- _Passage shown_
◆ ◆ ◆
3. Make the trend visible (sparklines earn their space)

A single sparkline communicates more than a column of monthly figures. It shows

direction, volatility, and recent inflections at a glance. The pack provides a 12-month

Trend_12mo series on every row precisely so you can drop in a sparkline (formulas

§4). A green status with a downward sparkline is an early warning a static number

would hide — that's the whole point.


4. Respect the visual hierarchy

Guide the eye deliberately:

  • Freeze the header row (View → Freeze → 1 row) so labels never scroll away.
  • Group by category (column B) — cluster related KPIs so the reader builds a mental

map. Use QUERY (formulas §6) to produce category-grouped views.

  • Right-align numbers, left-align text. Aligned decimal points are scannable;

ragged ones aren't.

  • Put the North Star first. The metric that matters most goes at the top, not

buried in alphabetical order.
◆ ◆ ◆
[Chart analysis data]
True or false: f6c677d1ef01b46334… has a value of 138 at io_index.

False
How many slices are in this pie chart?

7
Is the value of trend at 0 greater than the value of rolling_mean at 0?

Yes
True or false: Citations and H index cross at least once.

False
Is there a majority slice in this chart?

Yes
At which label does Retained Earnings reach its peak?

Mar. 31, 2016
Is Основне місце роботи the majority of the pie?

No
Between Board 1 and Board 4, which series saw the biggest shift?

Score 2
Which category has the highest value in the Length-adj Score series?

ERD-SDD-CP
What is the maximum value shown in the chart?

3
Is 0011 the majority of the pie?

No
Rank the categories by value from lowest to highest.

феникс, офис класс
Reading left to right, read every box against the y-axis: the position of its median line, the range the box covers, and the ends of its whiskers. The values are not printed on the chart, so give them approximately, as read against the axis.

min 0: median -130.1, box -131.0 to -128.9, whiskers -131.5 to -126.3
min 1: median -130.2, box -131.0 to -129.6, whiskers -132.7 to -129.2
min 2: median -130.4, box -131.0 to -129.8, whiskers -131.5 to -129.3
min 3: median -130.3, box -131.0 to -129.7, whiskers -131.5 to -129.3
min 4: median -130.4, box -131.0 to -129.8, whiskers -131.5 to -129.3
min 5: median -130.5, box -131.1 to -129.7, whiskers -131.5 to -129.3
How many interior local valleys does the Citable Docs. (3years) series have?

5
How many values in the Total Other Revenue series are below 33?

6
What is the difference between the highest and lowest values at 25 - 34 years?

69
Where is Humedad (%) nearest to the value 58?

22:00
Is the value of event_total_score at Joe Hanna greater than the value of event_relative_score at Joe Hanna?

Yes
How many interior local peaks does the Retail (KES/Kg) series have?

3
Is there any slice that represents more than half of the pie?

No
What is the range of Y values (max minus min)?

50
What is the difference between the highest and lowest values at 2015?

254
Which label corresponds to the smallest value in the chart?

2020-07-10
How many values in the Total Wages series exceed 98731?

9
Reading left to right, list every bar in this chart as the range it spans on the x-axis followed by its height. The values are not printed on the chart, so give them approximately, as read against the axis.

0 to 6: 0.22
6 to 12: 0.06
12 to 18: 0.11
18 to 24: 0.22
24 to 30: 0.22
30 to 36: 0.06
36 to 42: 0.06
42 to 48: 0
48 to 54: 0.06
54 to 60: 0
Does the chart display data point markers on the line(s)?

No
◆ ◆ ◆
Answer these questions using the passage on sparklines and visual hierarchy.
(a) What series does the pack provide on every row so a sparkline can be added?
(b) By which column should KPIs be grouped?
(c) How should numbers and text be aligned?

- _Output_
(a) A 12-month Trend_12mo series.
(b) Column B (category).
(c) Numbers right-aligned, text left-aligned.